The modern vampire myth was created in 1816, when a few friends, including the dashing Lord Byron, his doctor John Polidori and Mary Shelley, met at a villa on Lake Geneva for the summer. There was a lot of rain, and ash clouds from volcanic eruptions, so they decided to stay inside and entertain themselves by reading German ghost stories to one another. That wasn't scary enough, so Byron dared them to come up with their own tales. Shelley, who was only 18, dreamed up the idea for Frankenstein. Polidori invented a tale called "The Vampyre," which recast the ancient vampire myth of a smelly corpse with engorged lips and talons for nails as a new sex icon—one part predator, one part Romantic seducer.
It shouldn't be a surprise that almost 200 years later, our puritanical, God-fearing country remade this complex figure into a sissy. We're talking about the role Robert Pattinson plays in Twilight, the dominant vampire meme of the past five years. The Twilight series is primarily an allegory about chastity, a kind of preteen fantasy about keeping men in a perpetual state of agony. The subtext of Twilight is clear: If Edward has sex with Bella, she may be ruined forever. So the two of them just float around, never consummating their love even as they exchange dewy close-ups. One writer calls Twilight's brand of vampire stories for girls "the equivalent of lesbian porn for men: Both create an atmosphere of sexual abandon that is nonthreatening." Stephen King puts the appeal of vampires to youngsters, both male and female, more clearly: "Impotency is never a threat, since vampires' sexual urges are completely oral," he has said. "They are particularly interesting to teenagers who are sexually insecure."
There's something oddly similar about the writers of most vampire romances—they're almost always women, and devout Christians. Twilight's Stephenie Meyer is a Mormon, and Charlaine Harris, the author of the Sookie Stackhouse book series on which True Blood is based, is an Episcopalian who has served as warden of her local church. Vampires may be seductive to them, but they're also genuinely scary. "I'd rather be a human, that's just my personal preference," says Harris. "I know how I want things to go at the end of my life. Immortality is a real burden.

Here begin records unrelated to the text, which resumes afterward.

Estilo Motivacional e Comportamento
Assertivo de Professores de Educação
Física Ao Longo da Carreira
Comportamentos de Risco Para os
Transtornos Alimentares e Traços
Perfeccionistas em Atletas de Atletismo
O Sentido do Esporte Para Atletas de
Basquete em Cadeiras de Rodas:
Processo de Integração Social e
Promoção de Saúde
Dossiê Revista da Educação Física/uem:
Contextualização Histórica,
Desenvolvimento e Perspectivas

I like knowing that I've only got this lifetime to make myself what I can be." She's also not a fan of blood: "As far as blood is concerned, that's something I've outgrown—no more monthly period!" she says, hooting a little. "I love having gone through that and come out the other side."
Clearly, this isn't a complex that has True Blood's creator, Alan Ball, in its grip, though he would be too freaked out to be a vampire: "I don't know if I'd like feeding on people," he says. "I think I'd feel like, 'Ooh, am I hurting you?'" Ball is from a small town that's now part of metro Atlanta, and he still has a Southern accent, though not as much as the characters on the show, who lay it on like molasses. True Blood is very different than Ball's last series, Six Feet Under, a five-season- long HBO show about a dysfunctional family running a funeral home. That one was about relationships in the presence of death; this one is about sex in the presence of death. Ball has hit on the perfect TV formula: a mix of the Sixties cult hit Dark Shadows, the girlie phenom of Buffy the Vampire Slayer and the porn of Skinemax.